Fire whispered to me. “I wonder what he thinks we’re doing.”
I shrugged. “I think there’s some kind of early morning church service.”

Ignoring the rain, we started briskly off in the direction of the lake. But I have no sense of direction and soon we were lost. Fire, dressed in jeans and a sweater, was shivering already, and she hadn’t even taken off her clothes. Clearly, we should have thought this through.

Wandering around the dark campus in search of a lake didn’t seem like such a great idea. I abandoned the idea and gestured to a building with lovely arches, lit by a bunch of spotlights. It might have been a dorm, or a library, or a chapel. All the campus buildings, with their vaguely gothic architecture, looked alike to me.

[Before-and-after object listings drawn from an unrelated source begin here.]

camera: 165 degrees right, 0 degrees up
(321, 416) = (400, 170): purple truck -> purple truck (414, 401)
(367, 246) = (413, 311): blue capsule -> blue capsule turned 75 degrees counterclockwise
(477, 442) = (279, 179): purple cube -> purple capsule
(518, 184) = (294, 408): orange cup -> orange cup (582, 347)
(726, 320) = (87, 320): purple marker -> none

“We can use that light,” I said. “It’ll just be a silhouette, but I bet the arches will make a great background. Just take off your clothes and climb up on that ledge.”

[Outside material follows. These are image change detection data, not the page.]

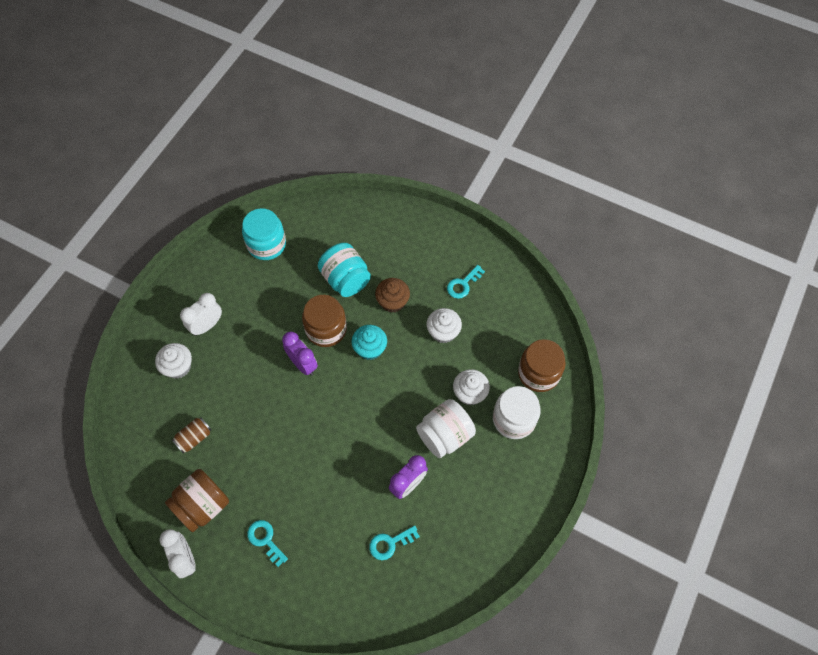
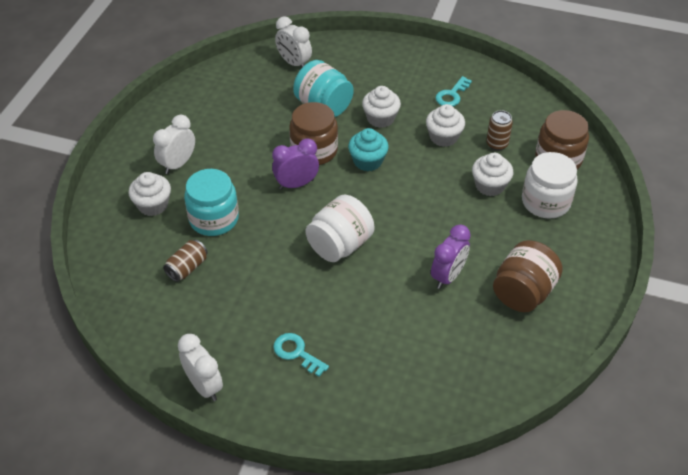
camera: 10 degrees left, 15 degrees down
(202, 505) = (212, 330): brown jar -> brown jar (523, 292)
(266, 244) = (228, 87): turquoise jar -> turquoise jar (214, 219)
(303, 364) = (296, 184): purple clock -> purple clock turned 60 degrees counterclockwise
(330, 225) = (294, 63): none -> white clock
(390, 543) = (444, 334): turquoise key -> none
(392, 302) = (380, 118): brown cupcake -> white cupcake
(445, 435) = (474, 226): white jar -> white jar (340, 245)
(488, 348) = (497, 144): none -> brown can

“Here?” she asked. We were on the main part of the campus, on a well-used walkway. “I’m kind of worried they might arrest me.”

“Don’t worry,” I reassured her. “If anyone comes near, I’ll hold up my umbrella.”

Surprisingly, she seemed to have confidence in my ability to fight off the campus police with an umbrella. Stepping onto the porch, she began stripping off her clothes. “Do I need to take off my Tevas?” she called.

“Yes, of course!” I said. “No sandals!” It’s true that sandals would kind of fit the theme of the campus — I think Touchdown Jesus was wearing them — but I do think full nudity is important for this project.

Fire climbed up onto the ledge, balanced precariously, her naked body silhouetted against the glaring lights. It occurred to me that the bright lights were a beacon that would pull people toward us. We needed to be fast.

 “Put your hands up over your head!” I yelled.
 “I’m afraid I’m going to lose my balance!” she yelled back.

She steadied herself on the stone wall, and I snapped quickly. Within minutes, we were back on the sidewalk, moving along with our umbrellas while the sky around us turned from black to dark blue.

Naked under the arches

You can read more about the history of the naked blogging project and check out the gallery of photos. 


Hannah said...

A funny story, and a beautiful shot. Her body is lovely.

Anonymous said...

What a great setting! And another beautiful model.


a/k/a Nadine said...

At first glance she could be a statue. Although I suppose in real life the moving, yelling, and laughing may have quickly dispelled that possibility.

Anonymous said...

Jo(e), I love the image and the story. You are right about Tevas not fitting within the spirit of your project naked. I have to admit that I look forward to your posts regardless of whether or not they are part of the Naked Photo project.

- Skyclad

jo(e) said...

Thanks, Skyclad!

susan said...

what an awesome addition to the series! And yet another beautiful story and beautiful friendship.

Tom said...

I know that campus! I think you were probably pretty close to the lake. But still -- that made for a cool shot and cool story.

Zhoen said...

Searcher entering the Strange Country.

Artist Friend said...

Nice shot!

Anonymous said...

Wow. Where do you find all these beautiful women? I'm really stunned by how readily they take their clothes off and pose.


patrick said...

One of your best... I'm amazed at how unplanned this was, as well as how little time it took to accomplish.

Practically Kin said...

what's up with these guys who don't want to be naked??

This is a beautiful shot!

Alice Kildaire said...

Striking. My money is on you and the umbrella!

Magpie said...

lovely. your stories are so good too, that the pictures are almost beside the point. not that i don't love the pictures - but the stories are wonderful.

Jeff said...

I agree with a/k/a Nadine; I thought this was a statue at first and then the subtle light revealed the glory & harmony of the human figure.

--> Partial nudity is not in the spirit of Project Naked. Too often in advertisements, the human body is reduced to a single body part. That drives me crazy. So I always try to include the whole body in my photographs.

Agree. Go all in with the body or don't do it. While I do enjoy figure photography and abstracts of the human figure and body parts I also feel by focusing too much on body parts we can lose the soul of the human.